The project is due before the stroke of midnight on Tuesday (3/7). Submissions received within two days after that (by 11:59p EST on March 9) will receive a 10 points (of 100) markdown. Submissions will be accepted until MONDAY night (11:59p on March 13) at a loss of 25 points. Thereafter they will not be accepted.
NOTE:The TA is not able to give extensions or waive these rules in any way under any circumstances. Anyone with a problem must contact Prof. Hendler prior to the deadline in question.
For this project you will be writing a web crawler (a/k/a spider, robot). To do this, you will need to write and read HTTP 1.0 headers and to do the right thing given what comes back (details below). Your crawler will be "polite" in that it will have the right headers for identifying itself and will respect the robots exclusion protocol (The good news is we will make this easy to do, see below). Details:
You must use HTTP 1.0 (not 1.* or 1.1) in your headers.
You will be allowed to use java.net.URL to parse urls and retrieve sections of them. However, you may not use its connect or openConnection methods. Instead, you will be given a function that takes as input a hostname, port, and text string (the web request) and will return the response it receives from the web server (details will be made available with the code). You will be responsible for formatting the request and parsing the response.
If you prefer not to use this code, you may use the java socket package directly. The key point is that you may not use a library that creates the HTTP requests for you or parses the responses. You must handle parsing the responses yourself. (Standard parsing tools like the regexp package are allowed of course.)

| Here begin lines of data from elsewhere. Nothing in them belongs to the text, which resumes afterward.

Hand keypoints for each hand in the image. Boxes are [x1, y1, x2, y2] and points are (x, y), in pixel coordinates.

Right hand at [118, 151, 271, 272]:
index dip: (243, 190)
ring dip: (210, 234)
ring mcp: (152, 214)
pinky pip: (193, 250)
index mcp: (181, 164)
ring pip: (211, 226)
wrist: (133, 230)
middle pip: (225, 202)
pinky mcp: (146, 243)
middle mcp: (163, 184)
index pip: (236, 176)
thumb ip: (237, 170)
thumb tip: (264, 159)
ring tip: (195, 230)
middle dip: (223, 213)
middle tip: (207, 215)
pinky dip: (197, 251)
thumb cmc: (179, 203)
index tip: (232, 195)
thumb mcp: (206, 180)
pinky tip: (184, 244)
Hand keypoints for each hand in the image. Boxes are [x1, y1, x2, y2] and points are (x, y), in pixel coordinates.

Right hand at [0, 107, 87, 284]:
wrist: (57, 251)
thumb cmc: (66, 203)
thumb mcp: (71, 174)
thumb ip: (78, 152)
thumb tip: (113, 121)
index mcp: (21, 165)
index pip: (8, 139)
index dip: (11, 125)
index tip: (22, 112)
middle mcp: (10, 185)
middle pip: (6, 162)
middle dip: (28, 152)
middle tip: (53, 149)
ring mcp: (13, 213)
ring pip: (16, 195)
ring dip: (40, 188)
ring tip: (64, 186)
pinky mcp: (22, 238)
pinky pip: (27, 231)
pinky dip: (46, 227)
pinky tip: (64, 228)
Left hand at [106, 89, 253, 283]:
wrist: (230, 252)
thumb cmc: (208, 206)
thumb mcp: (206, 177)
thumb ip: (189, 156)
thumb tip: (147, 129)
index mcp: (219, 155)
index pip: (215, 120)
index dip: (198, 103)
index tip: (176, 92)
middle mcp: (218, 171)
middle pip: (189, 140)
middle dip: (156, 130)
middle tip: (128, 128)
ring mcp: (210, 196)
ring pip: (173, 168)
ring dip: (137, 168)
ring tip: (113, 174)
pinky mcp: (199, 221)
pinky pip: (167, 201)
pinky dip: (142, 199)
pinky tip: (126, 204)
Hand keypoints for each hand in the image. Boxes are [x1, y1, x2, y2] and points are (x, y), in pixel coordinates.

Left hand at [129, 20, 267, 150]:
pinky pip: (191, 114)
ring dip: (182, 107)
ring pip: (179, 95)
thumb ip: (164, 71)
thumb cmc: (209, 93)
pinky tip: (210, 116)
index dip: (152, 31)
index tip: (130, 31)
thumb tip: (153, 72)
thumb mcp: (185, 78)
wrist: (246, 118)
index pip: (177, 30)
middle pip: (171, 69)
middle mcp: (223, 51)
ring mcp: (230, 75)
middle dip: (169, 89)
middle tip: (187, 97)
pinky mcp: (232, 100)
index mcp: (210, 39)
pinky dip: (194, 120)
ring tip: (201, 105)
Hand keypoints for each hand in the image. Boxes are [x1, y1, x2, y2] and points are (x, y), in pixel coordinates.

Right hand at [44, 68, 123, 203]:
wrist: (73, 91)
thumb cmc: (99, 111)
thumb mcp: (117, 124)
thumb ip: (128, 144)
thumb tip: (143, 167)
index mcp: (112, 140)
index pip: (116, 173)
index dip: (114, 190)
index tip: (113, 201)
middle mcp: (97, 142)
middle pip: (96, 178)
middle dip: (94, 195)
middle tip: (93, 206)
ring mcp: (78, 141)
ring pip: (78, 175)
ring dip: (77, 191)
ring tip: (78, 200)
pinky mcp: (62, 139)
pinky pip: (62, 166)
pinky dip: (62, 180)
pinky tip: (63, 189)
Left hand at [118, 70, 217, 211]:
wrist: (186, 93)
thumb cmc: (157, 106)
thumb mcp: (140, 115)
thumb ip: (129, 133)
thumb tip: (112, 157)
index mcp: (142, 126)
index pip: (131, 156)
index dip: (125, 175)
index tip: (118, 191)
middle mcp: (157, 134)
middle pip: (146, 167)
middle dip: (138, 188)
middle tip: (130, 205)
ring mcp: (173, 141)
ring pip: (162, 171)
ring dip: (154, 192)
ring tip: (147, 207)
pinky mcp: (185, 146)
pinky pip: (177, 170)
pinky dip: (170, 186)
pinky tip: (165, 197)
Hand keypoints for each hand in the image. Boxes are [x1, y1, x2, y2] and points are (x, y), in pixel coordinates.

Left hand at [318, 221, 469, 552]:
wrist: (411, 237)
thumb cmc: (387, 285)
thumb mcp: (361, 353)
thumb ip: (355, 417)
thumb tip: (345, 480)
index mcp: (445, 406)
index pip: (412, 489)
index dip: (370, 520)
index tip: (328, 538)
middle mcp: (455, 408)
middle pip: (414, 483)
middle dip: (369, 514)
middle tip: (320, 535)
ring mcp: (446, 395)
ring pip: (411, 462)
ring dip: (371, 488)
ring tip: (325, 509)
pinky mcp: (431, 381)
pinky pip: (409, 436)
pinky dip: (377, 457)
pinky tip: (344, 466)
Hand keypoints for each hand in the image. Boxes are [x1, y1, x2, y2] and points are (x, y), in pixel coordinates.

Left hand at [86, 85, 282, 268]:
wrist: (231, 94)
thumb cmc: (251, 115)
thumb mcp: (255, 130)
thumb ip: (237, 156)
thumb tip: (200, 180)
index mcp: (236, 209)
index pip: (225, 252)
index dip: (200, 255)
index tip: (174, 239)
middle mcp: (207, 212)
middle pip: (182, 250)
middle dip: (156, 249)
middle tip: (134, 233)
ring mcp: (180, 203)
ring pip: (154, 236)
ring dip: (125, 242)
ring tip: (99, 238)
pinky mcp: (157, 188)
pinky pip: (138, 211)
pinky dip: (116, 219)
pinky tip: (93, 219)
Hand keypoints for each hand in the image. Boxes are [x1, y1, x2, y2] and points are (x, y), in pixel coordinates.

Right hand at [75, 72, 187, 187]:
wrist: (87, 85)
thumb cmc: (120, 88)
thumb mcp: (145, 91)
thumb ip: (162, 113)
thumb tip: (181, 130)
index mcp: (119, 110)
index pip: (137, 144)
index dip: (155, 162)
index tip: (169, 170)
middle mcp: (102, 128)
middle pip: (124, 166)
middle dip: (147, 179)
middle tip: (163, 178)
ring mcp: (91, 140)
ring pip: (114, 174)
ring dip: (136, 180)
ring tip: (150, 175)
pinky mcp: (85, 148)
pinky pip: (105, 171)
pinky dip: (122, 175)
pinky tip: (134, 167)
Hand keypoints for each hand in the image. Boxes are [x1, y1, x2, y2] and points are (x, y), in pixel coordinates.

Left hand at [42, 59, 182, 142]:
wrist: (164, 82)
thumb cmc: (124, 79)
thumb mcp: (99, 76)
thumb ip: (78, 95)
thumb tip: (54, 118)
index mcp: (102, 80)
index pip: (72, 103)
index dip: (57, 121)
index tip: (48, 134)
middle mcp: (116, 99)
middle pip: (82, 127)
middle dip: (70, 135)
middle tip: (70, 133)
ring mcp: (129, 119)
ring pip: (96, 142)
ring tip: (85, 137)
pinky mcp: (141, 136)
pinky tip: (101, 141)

You will also be given the .jar file from " websphinx." All you may use out of this package is the RobotsExclusion class. Note that any other use of websphinx is strictly prohibited! Before downloading any uri you must use this class to check whether the site has a robots.txt that forbids you from doing so.
Your robot should be polite. As well as not requesting pages that are forbidden to it, it must include appropriate "politeness" headers. These include:
Pointers to the code libraries being made available, the root URI to use, and details of submission of the project will be made available on the Forum page for CMSC 498w (starting on Friday, 2/24).

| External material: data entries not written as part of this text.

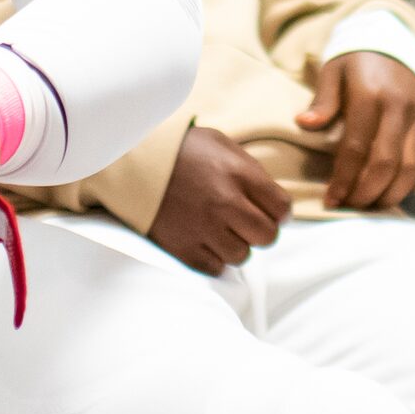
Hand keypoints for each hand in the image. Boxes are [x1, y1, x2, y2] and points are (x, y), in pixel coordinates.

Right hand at [149, 126, 292, 273]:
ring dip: (236, 245)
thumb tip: (272, 200)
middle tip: (247, 223)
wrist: (132, 162)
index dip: (280, 212)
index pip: (282, 208)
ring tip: (221, 230)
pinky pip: (216, 268)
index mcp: (239, 174)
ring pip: (242, 256)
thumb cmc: (181, 150)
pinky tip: (205, 241)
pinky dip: (214, 258)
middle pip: (267, 237)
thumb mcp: (221, 145)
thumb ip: (250, 171)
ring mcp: (204, 228)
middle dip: (262, 231)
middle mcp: (225, 203)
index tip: (272, 212)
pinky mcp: (183, 248)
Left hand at [300, 49, 414, 210]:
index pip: (357, 147)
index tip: (332, 200)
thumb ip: (323, 101)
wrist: (394, 40)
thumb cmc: (356, 63)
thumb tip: (304, 125)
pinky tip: (397, 191)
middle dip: (367, 193)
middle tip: (351, 206)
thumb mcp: (333, 71)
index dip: (344, 179)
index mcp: (372, 94)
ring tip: (373, 204)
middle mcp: (401, 106)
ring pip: (412, 169)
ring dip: (392, 194)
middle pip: (387, 164)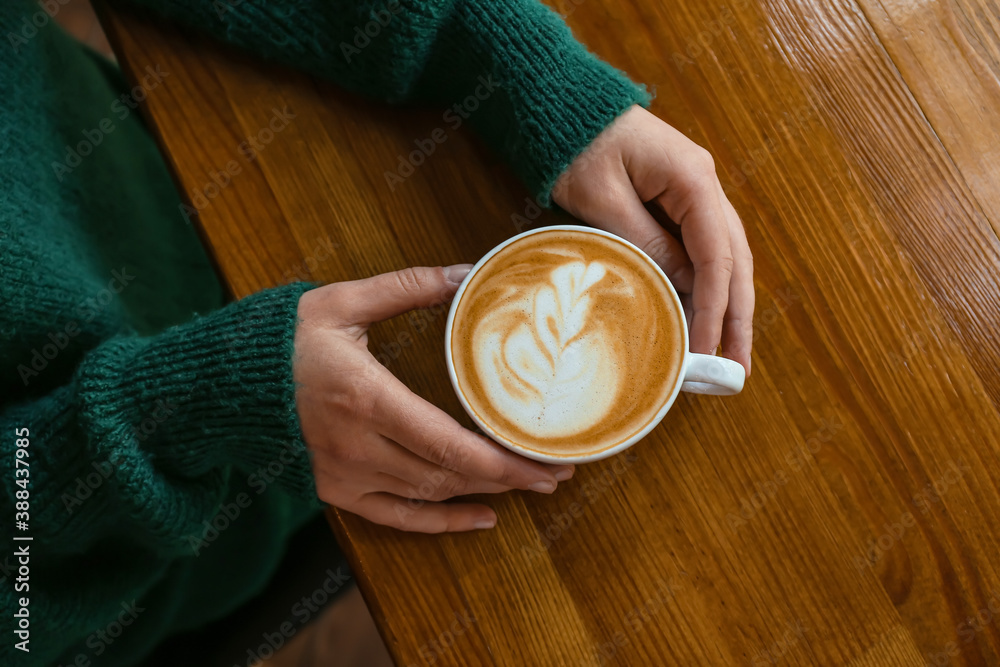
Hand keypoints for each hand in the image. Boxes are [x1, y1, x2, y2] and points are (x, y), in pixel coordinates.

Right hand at [294, 265, 573, 532]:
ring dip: (482, 494)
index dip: (502, 460)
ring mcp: (344, 475)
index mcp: (366, 398)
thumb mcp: (342, 302)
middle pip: (449, 474)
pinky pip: (396, 518)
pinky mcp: (334, 492)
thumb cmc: (282, 340)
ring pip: (429, 495)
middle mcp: (358, 446)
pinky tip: (480, 519)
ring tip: (528, 487)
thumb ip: (408, 287)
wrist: (219, 386)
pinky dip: (440, 523)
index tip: (546, 462)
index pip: (448, 443)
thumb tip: (466, 272)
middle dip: (508, 478)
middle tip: (555, 473)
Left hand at [552, 105, 753, 373]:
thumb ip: (648, 244)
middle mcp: (705, 184)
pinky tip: (704, 315)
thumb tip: (685, 289)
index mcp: (693, 179)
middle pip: (734, 258)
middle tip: (737, 369)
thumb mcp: (605, 202)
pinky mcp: (678, 198)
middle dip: (736, 315)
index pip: (716, 255)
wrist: (563, 105)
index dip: (714, 307)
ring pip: (724, 255)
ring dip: (727, 304)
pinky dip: (705, 284)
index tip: (707, 349)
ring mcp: (695, 190)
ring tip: (728, 353)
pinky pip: (701, 247)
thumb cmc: (577, 146)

You will submit your code, as well as a text file containing all the uris visited and their response codes. The output file should be formatted as code, space, URI, space, comment (or redirect), CRLF. For example:
200 http://foo.example.com/ OK 301 http://foo.example.com/bar http://foo.example.com/bar2 200 http://foo.example.com/bar2 OK 999 mailto:hendler@cs.umd.edu mailto 400 http://foo.example.com/baz NG 999 http://foo.example.com/private/ Excluded
You may visit the pages in any search order you prefer.
There is a vague chance that our server will not handle the complete load of this class. If we have problems, we will ask you to put a time delay into your robot, and explain how in class (and this will be noted in the forum). We do not expect this to be the case.